(Dataset items)
┄┄┄┄┄┄┄┄┄┄

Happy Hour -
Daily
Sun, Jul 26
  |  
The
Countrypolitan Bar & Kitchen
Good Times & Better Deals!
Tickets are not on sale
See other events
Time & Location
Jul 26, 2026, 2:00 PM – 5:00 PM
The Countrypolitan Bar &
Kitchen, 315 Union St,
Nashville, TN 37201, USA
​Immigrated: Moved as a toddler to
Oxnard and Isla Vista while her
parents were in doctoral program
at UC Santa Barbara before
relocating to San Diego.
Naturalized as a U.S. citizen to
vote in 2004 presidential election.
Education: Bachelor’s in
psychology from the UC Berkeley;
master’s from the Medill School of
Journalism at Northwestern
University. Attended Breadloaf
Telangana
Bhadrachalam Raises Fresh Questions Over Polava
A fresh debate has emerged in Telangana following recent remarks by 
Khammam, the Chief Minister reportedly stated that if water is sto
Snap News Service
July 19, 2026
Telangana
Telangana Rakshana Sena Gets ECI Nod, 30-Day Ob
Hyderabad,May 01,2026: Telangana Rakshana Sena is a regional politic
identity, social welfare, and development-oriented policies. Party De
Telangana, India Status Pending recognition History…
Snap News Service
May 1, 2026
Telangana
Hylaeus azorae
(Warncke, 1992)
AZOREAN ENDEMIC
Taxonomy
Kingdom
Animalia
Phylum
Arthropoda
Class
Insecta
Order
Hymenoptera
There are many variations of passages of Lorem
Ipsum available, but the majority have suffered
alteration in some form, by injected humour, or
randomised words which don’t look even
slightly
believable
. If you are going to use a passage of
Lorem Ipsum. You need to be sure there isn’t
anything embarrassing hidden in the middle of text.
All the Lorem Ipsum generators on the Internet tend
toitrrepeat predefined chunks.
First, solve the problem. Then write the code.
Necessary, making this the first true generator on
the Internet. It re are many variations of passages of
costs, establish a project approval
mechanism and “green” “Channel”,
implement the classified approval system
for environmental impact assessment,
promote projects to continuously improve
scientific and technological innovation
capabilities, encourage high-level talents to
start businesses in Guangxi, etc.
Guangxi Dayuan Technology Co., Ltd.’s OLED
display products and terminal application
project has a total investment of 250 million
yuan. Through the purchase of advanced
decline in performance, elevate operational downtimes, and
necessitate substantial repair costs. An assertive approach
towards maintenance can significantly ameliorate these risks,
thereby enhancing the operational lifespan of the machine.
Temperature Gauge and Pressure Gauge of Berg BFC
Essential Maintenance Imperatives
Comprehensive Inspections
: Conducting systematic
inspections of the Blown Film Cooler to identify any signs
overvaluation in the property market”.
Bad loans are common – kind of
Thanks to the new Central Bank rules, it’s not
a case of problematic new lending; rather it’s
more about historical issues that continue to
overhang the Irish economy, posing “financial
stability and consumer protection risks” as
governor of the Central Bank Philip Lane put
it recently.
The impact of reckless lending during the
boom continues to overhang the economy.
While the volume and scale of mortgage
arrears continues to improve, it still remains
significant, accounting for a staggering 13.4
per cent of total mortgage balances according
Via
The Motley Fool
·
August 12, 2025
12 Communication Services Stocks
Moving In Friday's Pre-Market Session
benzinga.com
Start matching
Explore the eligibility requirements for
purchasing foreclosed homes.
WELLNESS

┄┄┄┄┄┄┄┄┄┄

● **Brief**
Every line of the data should be copied exactly.

● **Response to the task**
Happy Hour -
Daily
Sun, Jul 26
  |  
The
Countrypolitan Bar & Kitchen
Good Times & Better Deals!
Tickets are not on sale
See other events
Time & Location
Jul 26, 2026, 2:00 PM – 5:00 PM
The Countrypolitan Bar &
Kitchen, 315 Union St,
Nashville, TN 37201, USA
​Immigrated: Moved as a toddler to
Oxnard and Isla Vista while her
parents were in doctoral program
at UC Santa Barbara before
relocating to San Diego.
Naturalized as a U.S. citizen to
vote in 2004 presidential election.
Education: Bachelor’s in
psychology from the UC Berkeley;
master’s from the Medill School of
Journalism at Northwestern
University. Attended Breadloaf
Telangana
Bhadrachalam Raises Fresh Questions Over Polava
A fresh debate has emerged in Telangana following recent remarks by 
Khammam, the Chief Minister reportedly stated that if water is sto
Snap News Service
July 19, 2026
Telangana
Telangana Rakshana Sena Gets ECI Nod, 30-Day Ob
Hyderabad,May 01,2026: Telangana Rakshana Sena is a regional politic
identity, social welfare, and development-oriented policies. Party De
Telangana, India Status Pending recognition History…
Snap News Service
May 1, 2026
Telangana
Hylaeus azorae
(Warncke, 1992)
AZOREAN ENDEMIC
Taxonomy
Kingdom
Animalia
Phylum
Arthropoda
Class
Insecta
Order
Hymenoptera
There are many variations of passages of Lorem
Ipsum available, but the majority have suffered
alteration in some form, by injected humour, or
randomised words which don’t look even
slightly
believable
. If you are going to use a passage of
Lorem Ipsum. You need to be sure there isn’t
anything embarrassing hidden in the middle of text.
All the Lorem Ipsum generators on the Internet tend
toitrrepeat predefined chunks.
First, solve the problem. Then write the code.
Necessary, making this the first true generator on
the Internet. It re are many variations of passages of
costs, establish a project approval
mechanism and “green” “Channel”,
implement the classified approval system
for environmental impact assessment,
promote projects to continuously improve
scientific and technological innovation
capabilities, encourage high-level talents to
start businesses in Guangxi, etc.
Guangxi Dayuan Technology Co., Ltd.’s OLED
display products and terminal application
project has a total investment of 250 million
yuan. Through the purchase of advanced
decline in performance, elevate operational downtimes, and
necessitate substantial repair costs. An assertive approach
towards maintenance can significantly ameliorate these risks,
thereby enhancing the operational lifespan of the machine.
Temperature Gauge and Pressure Gauge of Berg BFC
Essential Maintenance Imperatives
Comprehensive Inspections
: Conducting systematic
inspections of the Blown Film Cooler to identify any signs
overvaluation in the property market”.
Bad loans are common – kind of
Thanks to the new Central Bank rules, it’s not
a case of problematic new lending; rather it’s
more about historical issues that continue to
overhang the Irish economy, posing “financial
stability and consumer protection risks” as
governor of the Central Bank Philip Lane put
it recently.
The impact of reckless lending during the
boom continues to overhang the economy.
While the volume and scale of mortgage
arrears continues to improve, it still remains
significant, accounting for a staggering 13.4
per cent of total mortgage balances according
Via
The Motley Fool
·
August 12, 2025
12 Communication Services Stocks
Moving In Friday's Pre-Market Session
benzinga.com
Start matching
Explore the eligibility requirements for
purchasing foreclosed homes.
WELLNESS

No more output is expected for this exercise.